Il divario di genere si fa sentire anche sulle pensioni, non solo sulle retribuzioni. Uomini e donne in Italia percepiscono importi diversi, nettamente superiori per i primi rispetto alle seconde. Ma non è una questione di discriminazione perché le leggi sono uguali per tutti.
Di fatto il gap fra pensioni maschili e femminili si sta allargando. Lo dice l’Inps che evidenzia come nei primi tre mesi del 2023 la forbice sugli importi delle rendite si è allargata ulteriormente rispetto all’anno scorso.
Pensioni donne inferiori di un terzo rispetto a quelle degli uomini
A contribuire all’allargamento del gap fra uomini e donne in pensione è anche la perequazione automatica. Da quest’anno gli assegni sono aumentati del 7,3% per effetto dell’impennata dell’inflazione. Ovviamente ciò ha determinato una rivalutazione maggiore per gli assegni più alti (quelli degli uomini) rispetto a quelli più bassi (quelli delle donne) contribuendo ad ampliare il gap.
Tuttavia, la regione di fondo della differenza di importo delle pensioni fra uomini e donne non è questa. Secondo i dati Inps, l’importo più basso è dovuto dal numero medio di anni di contribuzione che risulta più alto per gli uomini rispetto alle donne. Le pensioni anticipate, in particolare (si pensi a Opzione Donna), sono liquidate con importi mediamente più bassi rispetto a quelle ordinarie a parità di contribuzione.
E’ questa una delle cause principali del gender gap pensionistico. L’atro fattore che determina il divario, in senso negativo per le donne, è dato dal numero di pensioni di reversibilità riservato alle donne che è sei volte superiore a quelle che arrivano agli uomini per una questione di longevità. E notoriamente questi assegni sono ridotti.
Infine molte pensionate scontano le conseguenze di un lavoro part-time o precario, senza contare che circa un quinto di loro ha svolto la mansione di casalinga.

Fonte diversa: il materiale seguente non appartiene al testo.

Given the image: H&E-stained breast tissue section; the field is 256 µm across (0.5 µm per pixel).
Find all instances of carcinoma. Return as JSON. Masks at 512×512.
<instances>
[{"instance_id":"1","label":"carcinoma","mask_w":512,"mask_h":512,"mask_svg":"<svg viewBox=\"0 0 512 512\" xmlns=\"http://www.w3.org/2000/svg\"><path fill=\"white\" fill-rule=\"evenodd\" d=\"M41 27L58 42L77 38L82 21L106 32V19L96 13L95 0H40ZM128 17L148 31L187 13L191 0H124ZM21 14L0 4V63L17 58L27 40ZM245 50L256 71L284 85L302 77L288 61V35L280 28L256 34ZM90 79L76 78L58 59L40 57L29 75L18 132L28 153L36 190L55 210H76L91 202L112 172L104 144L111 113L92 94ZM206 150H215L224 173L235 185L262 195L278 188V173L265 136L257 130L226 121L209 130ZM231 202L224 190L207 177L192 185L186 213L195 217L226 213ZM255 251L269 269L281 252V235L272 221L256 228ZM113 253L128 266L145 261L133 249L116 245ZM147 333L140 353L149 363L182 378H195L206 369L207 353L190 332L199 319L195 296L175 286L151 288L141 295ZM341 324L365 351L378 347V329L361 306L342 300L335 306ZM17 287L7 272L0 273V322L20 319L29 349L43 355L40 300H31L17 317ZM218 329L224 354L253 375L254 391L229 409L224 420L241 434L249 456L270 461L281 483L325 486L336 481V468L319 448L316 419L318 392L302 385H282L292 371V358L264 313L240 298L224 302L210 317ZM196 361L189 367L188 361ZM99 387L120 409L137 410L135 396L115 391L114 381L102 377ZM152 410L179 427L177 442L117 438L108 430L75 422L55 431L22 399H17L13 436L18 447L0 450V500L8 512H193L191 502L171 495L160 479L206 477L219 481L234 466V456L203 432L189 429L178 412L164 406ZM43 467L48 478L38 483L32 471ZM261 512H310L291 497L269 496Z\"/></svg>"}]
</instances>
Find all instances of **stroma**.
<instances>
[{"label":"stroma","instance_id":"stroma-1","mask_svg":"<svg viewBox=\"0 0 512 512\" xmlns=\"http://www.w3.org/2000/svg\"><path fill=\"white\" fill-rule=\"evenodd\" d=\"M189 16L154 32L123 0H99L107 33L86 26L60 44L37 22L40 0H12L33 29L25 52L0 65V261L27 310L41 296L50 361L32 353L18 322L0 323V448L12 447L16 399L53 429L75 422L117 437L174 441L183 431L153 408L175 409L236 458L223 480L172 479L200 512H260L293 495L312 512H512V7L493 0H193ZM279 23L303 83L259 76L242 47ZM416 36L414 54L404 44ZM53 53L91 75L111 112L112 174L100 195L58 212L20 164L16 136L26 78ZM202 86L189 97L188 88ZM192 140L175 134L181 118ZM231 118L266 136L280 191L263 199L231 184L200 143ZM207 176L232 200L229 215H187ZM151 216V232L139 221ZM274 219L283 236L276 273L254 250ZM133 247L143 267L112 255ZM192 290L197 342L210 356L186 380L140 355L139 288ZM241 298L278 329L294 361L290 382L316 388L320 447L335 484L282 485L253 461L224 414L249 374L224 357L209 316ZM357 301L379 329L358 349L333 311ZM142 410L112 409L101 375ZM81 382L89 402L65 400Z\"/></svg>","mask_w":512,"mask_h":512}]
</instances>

Donne penalizzate, ma meno di quanto si pensi
Detto questo, sembra che le donne siano più penalizzate degli uomini. Ma da una attenta analisi emerge che le donne percepiscono un maggior numero di pensioni pro-capite, in media 1,51 prestazioni a testa, a fronte dell’1,32 degli uomini. Rappresentano infatti il 58,6% dei titolari di 2 pensioni, il 68,6% dei titolari di 3 trattaemnti e il 70,5% dei percettori di 4 e più trattamenti.
Non solo, le donne sono tra i maggiori percettori di pensioni ai superstiti (87%) che normalmente sono di importo modesto perché ridotto generalmente del 40% rispetto alla pensione del coniuge titolare.